Growing up, so many signs of my autism were missed. I seemed normal, had great grades, and good social skills. I was fantastic at masking and had a very accommodating family for my “quirks”.
When I was 16, a few months after a big friend breakup (the tipping point), I lost a lot of my daily function. I started having explosive “episodes” OR complete brain absence from things like: listening to music, physical activity, smelling food being cooked in the morning. I had to leave the classroom for things like a teacher playing a video with music or if the cleaner smelled too strong. I felt sharp, painful, frequent adrenaline rushes from stimuli that fueled bone-deep fatigue. I was losing my abilities rapidly and I was very scared.
I stopped going to school and started seeing a therapist. I struggled with sensory issues from childhood but this was hellish, and now I was telling her that music hurt and smells made me feel empty inside and I was having these horrible “episodes”. I felt I sounded crazy when I talked about it. The closest she got to mentioning autism was telling me “if everyone’s got their toes in autism, you may be ankle deep”. While it put the idea in my mind, I was very far from getting proper support and I almost dropped out of school.
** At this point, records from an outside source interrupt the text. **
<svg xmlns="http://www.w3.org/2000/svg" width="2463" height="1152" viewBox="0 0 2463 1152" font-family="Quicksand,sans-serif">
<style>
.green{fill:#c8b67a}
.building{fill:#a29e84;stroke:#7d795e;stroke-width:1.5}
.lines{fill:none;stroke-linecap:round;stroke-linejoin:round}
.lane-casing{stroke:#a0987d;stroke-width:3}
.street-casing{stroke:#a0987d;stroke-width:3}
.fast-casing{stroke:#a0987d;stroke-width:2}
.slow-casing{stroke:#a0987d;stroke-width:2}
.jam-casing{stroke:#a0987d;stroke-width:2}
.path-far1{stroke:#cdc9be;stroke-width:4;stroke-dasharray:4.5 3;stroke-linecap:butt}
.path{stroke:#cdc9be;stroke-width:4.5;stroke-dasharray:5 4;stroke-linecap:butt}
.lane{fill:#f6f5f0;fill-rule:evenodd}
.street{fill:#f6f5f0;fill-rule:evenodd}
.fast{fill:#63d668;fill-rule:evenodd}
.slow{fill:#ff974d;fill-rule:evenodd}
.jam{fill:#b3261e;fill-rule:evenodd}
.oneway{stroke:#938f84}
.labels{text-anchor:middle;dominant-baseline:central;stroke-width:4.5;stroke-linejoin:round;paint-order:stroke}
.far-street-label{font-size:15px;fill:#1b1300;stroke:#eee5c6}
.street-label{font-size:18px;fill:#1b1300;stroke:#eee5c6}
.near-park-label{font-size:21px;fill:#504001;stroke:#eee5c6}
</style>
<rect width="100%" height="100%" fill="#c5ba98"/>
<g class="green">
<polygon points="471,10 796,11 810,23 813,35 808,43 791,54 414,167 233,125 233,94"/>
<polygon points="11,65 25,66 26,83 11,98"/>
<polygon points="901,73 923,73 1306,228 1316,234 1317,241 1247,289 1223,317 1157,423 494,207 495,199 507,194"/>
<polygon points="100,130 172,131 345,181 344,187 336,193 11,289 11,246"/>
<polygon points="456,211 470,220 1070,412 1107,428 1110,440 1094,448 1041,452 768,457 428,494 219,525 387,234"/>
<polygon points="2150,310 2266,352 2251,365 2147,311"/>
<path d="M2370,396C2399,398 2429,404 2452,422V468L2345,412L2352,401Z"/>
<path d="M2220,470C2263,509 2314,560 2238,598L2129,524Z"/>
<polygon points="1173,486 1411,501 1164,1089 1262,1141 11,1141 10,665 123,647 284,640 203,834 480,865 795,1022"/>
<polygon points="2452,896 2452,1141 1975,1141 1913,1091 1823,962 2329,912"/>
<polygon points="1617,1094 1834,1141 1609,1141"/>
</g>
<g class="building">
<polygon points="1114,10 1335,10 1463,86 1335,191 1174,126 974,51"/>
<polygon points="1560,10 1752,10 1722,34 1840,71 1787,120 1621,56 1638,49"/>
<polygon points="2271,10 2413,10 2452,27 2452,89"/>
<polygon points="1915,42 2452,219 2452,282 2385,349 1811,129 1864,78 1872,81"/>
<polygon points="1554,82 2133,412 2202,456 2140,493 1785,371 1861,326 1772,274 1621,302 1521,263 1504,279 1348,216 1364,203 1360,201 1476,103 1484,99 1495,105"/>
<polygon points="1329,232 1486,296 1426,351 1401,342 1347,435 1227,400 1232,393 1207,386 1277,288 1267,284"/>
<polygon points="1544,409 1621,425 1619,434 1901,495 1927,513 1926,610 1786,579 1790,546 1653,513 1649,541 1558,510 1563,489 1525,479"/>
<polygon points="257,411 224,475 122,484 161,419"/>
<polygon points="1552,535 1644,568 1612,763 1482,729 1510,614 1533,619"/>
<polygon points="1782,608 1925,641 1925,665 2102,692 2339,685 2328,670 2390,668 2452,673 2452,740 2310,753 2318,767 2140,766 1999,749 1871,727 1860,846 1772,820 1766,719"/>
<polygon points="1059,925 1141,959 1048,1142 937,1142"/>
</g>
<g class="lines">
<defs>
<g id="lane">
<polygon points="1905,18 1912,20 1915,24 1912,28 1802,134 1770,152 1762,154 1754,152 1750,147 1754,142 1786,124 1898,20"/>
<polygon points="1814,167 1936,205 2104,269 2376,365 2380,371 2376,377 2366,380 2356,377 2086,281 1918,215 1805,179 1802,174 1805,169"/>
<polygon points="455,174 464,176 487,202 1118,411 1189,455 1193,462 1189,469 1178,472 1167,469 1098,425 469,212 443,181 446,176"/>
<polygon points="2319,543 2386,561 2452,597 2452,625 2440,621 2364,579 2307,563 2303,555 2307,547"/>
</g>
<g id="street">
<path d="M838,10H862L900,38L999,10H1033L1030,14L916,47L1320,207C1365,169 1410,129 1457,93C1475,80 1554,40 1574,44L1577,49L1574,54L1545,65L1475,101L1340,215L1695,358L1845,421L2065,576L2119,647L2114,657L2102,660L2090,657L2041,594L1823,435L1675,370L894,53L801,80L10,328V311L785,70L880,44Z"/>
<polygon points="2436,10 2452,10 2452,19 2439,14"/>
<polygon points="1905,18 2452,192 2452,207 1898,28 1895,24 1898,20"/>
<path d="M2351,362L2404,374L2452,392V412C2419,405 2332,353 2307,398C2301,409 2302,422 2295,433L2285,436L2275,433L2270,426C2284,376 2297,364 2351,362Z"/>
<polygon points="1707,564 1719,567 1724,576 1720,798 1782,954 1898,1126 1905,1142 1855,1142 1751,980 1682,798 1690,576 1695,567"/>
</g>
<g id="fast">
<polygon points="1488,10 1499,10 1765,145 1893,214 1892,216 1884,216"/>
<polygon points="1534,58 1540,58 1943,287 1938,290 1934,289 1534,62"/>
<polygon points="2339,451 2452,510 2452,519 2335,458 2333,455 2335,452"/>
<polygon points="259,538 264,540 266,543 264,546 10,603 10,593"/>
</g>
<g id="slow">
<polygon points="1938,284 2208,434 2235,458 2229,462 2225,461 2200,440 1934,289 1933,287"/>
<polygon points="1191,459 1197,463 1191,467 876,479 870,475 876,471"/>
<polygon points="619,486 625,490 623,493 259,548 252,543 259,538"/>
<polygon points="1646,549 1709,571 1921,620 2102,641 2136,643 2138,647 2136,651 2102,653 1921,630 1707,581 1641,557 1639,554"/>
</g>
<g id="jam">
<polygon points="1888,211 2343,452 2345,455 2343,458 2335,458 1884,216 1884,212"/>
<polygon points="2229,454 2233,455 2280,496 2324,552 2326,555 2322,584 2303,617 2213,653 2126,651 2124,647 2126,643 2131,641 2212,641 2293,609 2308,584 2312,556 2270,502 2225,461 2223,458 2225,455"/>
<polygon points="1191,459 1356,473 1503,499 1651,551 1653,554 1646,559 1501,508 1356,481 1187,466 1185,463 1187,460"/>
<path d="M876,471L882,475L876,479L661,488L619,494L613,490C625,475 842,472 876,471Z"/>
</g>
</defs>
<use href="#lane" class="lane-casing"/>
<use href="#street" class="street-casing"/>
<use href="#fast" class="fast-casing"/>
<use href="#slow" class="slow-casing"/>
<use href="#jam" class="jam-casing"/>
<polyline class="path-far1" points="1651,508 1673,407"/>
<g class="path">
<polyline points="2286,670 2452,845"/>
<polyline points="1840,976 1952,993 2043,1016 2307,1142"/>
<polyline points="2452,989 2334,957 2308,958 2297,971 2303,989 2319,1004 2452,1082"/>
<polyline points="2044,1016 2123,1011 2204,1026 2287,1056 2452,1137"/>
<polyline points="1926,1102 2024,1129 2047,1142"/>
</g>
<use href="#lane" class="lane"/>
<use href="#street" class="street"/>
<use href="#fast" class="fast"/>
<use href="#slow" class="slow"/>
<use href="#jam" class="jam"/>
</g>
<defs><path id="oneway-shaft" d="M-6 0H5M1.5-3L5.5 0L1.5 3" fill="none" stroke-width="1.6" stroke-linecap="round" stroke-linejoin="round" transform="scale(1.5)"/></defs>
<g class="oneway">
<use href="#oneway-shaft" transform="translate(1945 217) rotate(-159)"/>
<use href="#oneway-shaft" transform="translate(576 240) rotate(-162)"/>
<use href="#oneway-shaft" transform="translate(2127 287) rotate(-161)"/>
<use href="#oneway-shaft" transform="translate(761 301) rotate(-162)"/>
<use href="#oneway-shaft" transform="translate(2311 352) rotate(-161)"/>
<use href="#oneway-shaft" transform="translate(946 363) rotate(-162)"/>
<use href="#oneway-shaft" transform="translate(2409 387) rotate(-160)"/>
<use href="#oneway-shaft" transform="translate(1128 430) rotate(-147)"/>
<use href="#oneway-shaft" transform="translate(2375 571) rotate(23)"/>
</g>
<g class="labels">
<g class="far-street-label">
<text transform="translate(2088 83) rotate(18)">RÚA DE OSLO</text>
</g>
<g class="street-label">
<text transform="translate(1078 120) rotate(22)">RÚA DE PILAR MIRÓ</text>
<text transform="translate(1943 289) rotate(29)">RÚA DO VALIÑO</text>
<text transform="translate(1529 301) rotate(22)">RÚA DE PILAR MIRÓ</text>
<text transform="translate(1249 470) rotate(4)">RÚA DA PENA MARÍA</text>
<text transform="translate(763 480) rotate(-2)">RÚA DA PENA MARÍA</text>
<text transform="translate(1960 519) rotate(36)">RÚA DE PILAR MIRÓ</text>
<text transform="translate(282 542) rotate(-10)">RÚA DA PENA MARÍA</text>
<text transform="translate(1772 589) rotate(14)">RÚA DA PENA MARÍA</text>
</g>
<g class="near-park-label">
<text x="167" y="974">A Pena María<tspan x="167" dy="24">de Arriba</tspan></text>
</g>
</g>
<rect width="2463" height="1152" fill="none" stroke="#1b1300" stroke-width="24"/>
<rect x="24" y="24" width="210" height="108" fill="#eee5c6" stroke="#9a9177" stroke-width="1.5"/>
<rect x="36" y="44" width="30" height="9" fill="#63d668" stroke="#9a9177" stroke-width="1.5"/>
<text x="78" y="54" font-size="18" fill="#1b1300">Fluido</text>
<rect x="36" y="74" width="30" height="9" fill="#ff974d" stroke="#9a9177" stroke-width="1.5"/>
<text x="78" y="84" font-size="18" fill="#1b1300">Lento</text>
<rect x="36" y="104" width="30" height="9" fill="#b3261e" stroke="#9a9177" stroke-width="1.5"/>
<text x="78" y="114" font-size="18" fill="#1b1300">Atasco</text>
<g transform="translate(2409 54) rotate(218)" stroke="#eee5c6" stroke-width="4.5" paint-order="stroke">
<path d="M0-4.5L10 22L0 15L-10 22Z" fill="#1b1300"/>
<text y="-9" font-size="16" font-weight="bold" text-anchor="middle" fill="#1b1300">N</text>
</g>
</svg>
I had medical tests done - an MRI, EEG, ultrasound, bloodwork. The theories were partial seizures, brain tumor, and adrenal issues, though luckily I had a clean bill of health. But still no answers. My hair started falling out from the stress and I started to obsess over losing it.
I was put on lexapro 6 months in. I feared people chalked it up to anxiety despite me pleading that it wasn’t, but I also understood that medication was an experiment. I ended up being overmedicated and the fatigue got much worse.
3 months later, I was off the lexapro. And a lot of my symptoms kind of slipped away. After 9 months I got my life back, but it haunted me for years. What the hell happened? Is it going to happen again and take everything away from me?
Six years later, I suspected I could be autistic by the end of college. Then the concept of neurodivergence gave me a better understanding of myself. At 29, my current therapist has really educated me about autism, and I already suspected that 9 month period had a correlation to autism.
Unrelated to any of this, my therapist mentioned autistic burnout today, and I just googled it. I had no idea what it was. But I read it and I was so, SO taken aback at how simply and accurately it described the horrors I experienced: chronic exhaustion, loss of skills or reduced function, reduced tolerance to stimuli. There it was. This entire page describes it perfectly: https://embrace-autism.com/autistic-burnout/
The “seizures” were shutdowns. The “episodes” were meltdowns. The physical pain, the intensity, the nonsensical nature of my reaction to outside stimuli. I feel so much grief right now for how scared and hopeless I was. I can’t believe I finally know. I wish I could tell little me. I had diary entries for years about how haunted I was by the whole experience. If I knew what was going on, so much could have been different, but I’m glad I know now.